Washington foi informado abatido “em defesa” de drones iranianos que se aproximaram do porta-aviões Lincolnpassou vários dias nas águas do Oriente Médio junto com outras embarcações militares americanas. O drone foi abatido pouco depois de um petroleiro norte-americano se ter aproximado de barcos armados iranianos perto do Estreito de Ormuz: depois de os artilheiros terem pedido que parassem, o petroleiro continuou o seu caminho carregado de um navio de guerra norte-americano.

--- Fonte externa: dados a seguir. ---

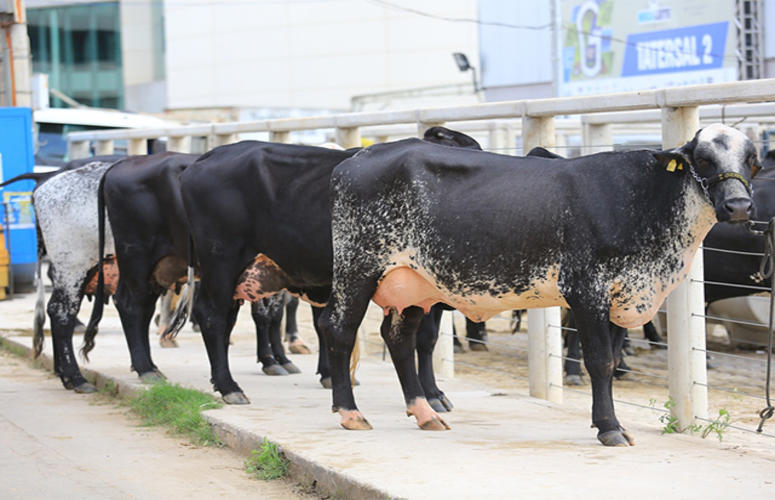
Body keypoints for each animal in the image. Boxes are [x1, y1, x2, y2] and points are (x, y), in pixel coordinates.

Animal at [320, 124, 756, 446]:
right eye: (703, 158)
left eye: (750, 159)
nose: (738, 206)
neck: (644, 198)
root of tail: (358, 158)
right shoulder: (586, 290)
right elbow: (600, 361)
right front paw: (610, 427)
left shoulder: (623, 294)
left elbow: (614, 358)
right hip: (357, 268)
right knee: (338, 329)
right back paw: (351, 412)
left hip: (411, 284)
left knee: (399, 338)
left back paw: (424, 412)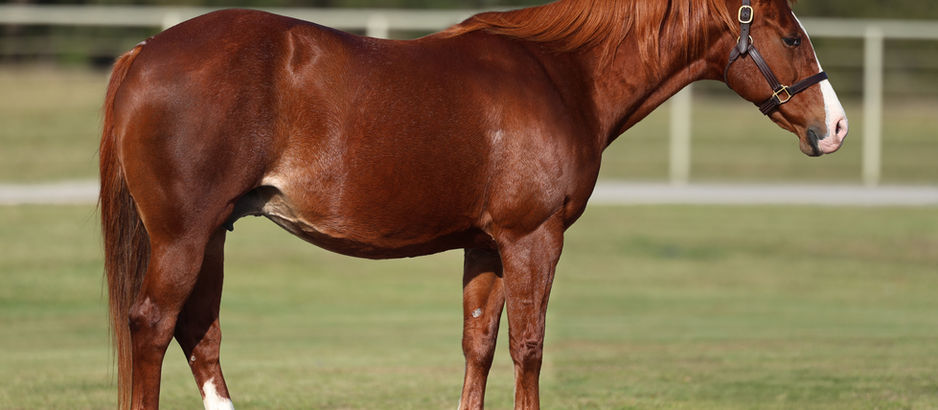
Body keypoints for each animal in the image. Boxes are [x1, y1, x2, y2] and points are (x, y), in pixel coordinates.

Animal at [99, 0, 848, 408]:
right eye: (790, 36)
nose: (835, 126)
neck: (562, 74)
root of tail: (143, 52)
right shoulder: (532, 238)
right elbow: (528, 346)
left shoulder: (485, 245)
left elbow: (479, 346)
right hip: (184, 237)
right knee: (154, 326)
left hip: (212, 235)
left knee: (200, 338)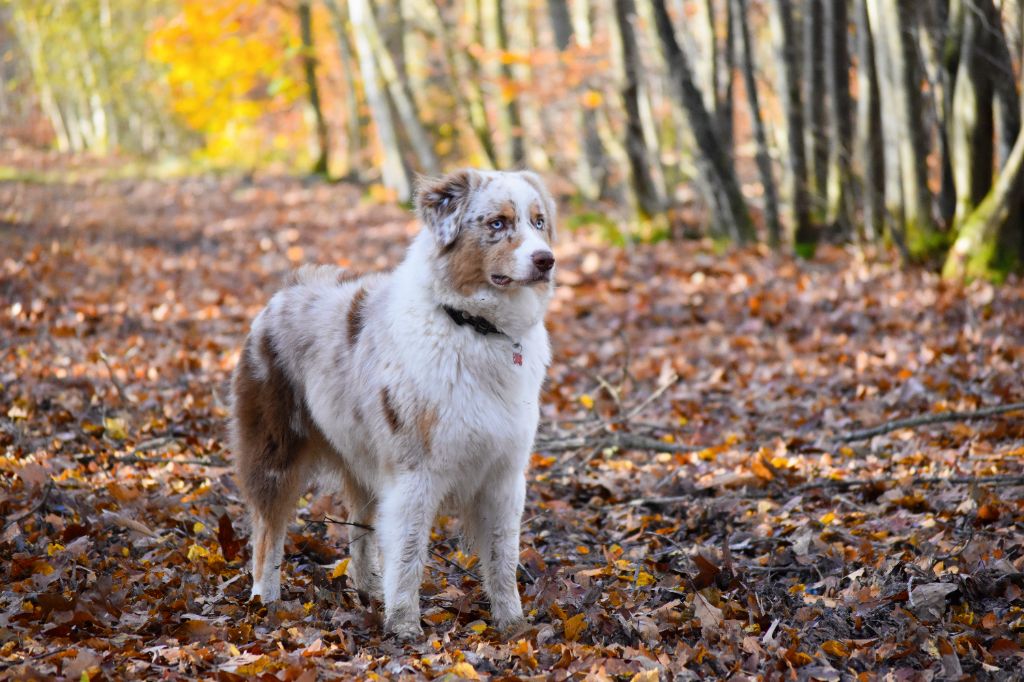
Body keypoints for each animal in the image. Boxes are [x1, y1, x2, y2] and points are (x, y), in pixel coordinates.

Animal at [229, 165, 557, 638]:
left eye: (538, 222)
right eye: (497, 223)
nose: (546, 259)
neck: (476, 328)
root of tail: (287, 290)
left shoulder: (504, 473)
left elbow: (503, 557)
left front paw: (512, 624)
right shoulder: (414, 474)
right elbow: (407, 553)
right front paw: (404, 626)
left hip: (360, 459)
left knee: (361, 532)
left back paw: (367, 590)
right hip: (275, 454)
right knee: (268, 534)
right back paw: (265, 602)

Para a Casa Branca quando ele fala com o Irã, “vamos ainda” e enviado especial dos EUA ao Médio Oriente, Steve Witkoff, chefe de negócios, veio pela primeira vez a Jerusalém para se encontrar com o primeiro-ministro israelense, Benjamin Netanyahu. Israel quer um acordo entre Washington e Teerão que inclua o fim do enriquecimento de urânio do Irão, a transferência das suas armas nucleares para o estrangeiro, limites à produção de mísseis balísticos e o fim do apoio ao Hezbollah, aos Houthis, ao Hamas e à Jihad Islâmica.

Se as exigências de Israel não forem incluídas no acordo entre os Estados Unidos e o Irão, os analistas prevêem que o Estado judeu sustentará um ataque à República Islâmica.

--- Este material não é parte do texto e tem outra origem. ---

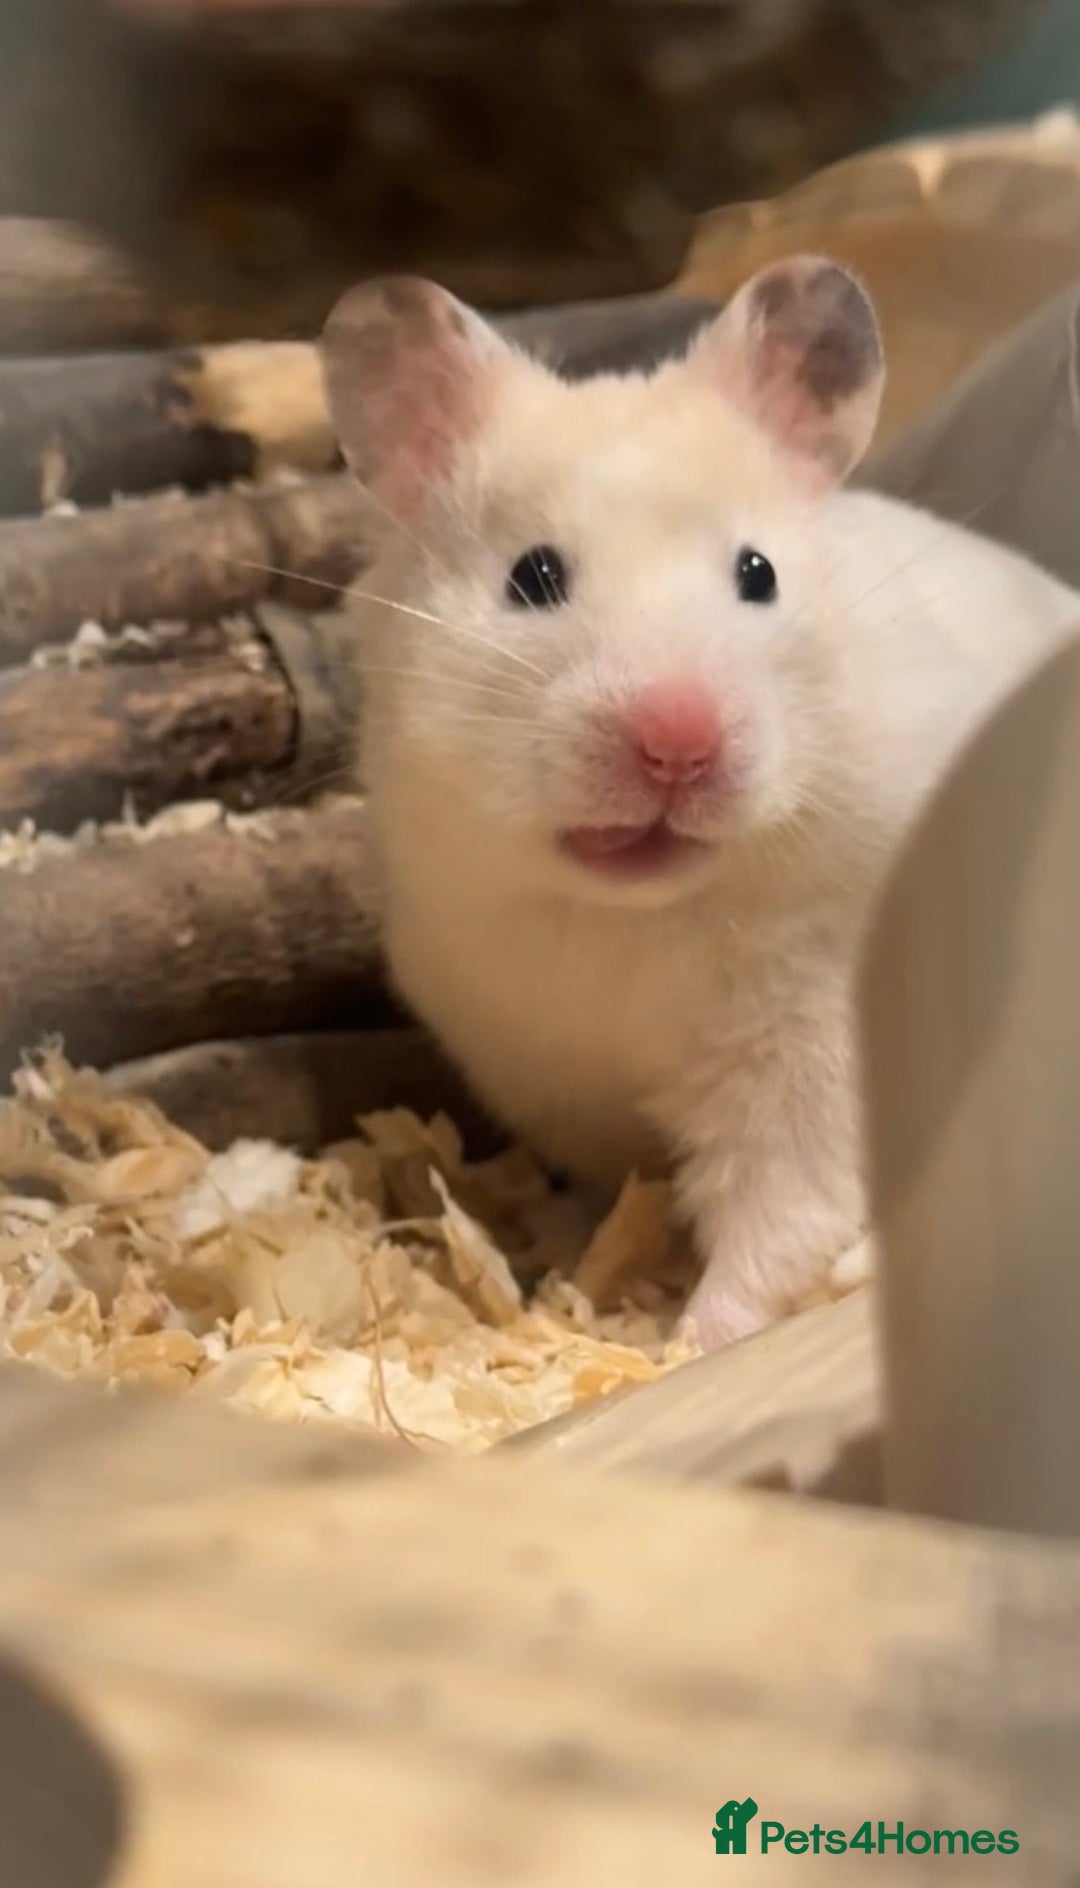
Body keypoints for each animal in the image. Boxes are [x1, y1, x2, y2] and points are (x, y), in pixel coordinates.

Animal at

Entretanto, o Irão está oficialmente a abrir conversações com os EUA sob a condição de “prossecução de negócios igual e justa” sem “expectativas irracionais”, disse o presidente iraniano, Masoud Pezeshkian. As conversações “serão conduzidas no âmbito do interesse nacional”, sublinhou Pezeshkian, uma vez que a República Islâmica já declarou que não tem intenção de discutir o seu programa de mísseis.

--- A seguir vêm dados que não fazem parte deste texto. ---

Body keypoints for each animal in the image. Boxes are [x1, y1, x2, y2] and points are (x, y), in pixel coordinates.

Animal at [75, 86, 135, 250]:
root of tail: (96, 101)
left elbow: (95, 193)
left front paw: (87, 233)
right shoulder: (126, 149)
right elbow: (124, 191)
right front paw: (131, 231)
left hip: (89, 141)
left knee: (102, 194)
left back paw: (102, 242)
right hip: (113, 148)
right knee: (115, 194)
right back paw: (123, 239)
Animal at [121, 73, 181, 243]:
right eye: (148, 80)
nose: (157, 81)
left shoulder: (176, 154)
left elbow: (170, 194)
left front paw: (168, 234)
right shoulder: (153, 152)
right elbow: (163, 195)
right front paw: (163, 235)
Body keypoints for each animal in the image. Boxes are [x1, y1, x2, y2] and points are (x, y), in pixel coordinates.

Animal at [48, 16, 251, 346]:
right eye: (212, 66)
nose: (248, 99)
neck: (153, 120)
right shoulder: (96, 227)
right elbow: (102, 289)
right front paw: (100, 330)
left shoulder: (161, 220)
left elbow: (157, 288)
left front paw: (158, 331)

As capacidades de defesa do Irão não são negociáveis, disse uma fonte diplomática em Teerão, acrescentando à importância de a República Islâmica não encarar as negociações com optimismo, mas também não falar com pessimismo. Como disfarçado por vários responsáveis ​​iranianos, entre as exigências de Israel a Teerão, consideradas impossíveis, está a transferência para o estrangeiro, segundo algumas hipóteses, para a Turquia ou a Rússia, de um arsenal nuclear de 400 quilogramas de urânio enriquecido, suficiente para produzir dez armas nucleares.

Poucos dias depois das conversações, várias fontes afirmaram que o genro de Trump, Jared Kushner, se juntaria a Witkoff nas negociações, embora o local e a data ainda não tenham sido oficialmente confirmados e, segundo as autoridades turcas, nem sequer poderiam ser realizadas em Istambul, onde são as horas iniciais. Na verdade, o Irão prefere manter conversações em Omã e num formato bilateral, sem espectadores na presença de vários países da região.

Entretanto, o Presidente turco, Recep Tayyip Erdogan, um dos primeiros a anunciar-se pronto para mediar entre Washington e Teerão, deixou uma visita oficial à Arábia Saudita e ao Egipto, que são dois dos países que estarão representados em Istambul na sexta-feira caso se realizem conversações, onde são esperados responsáveis ​​do Paquistão, Qatar, Omã e Emirados Árabes Unidos.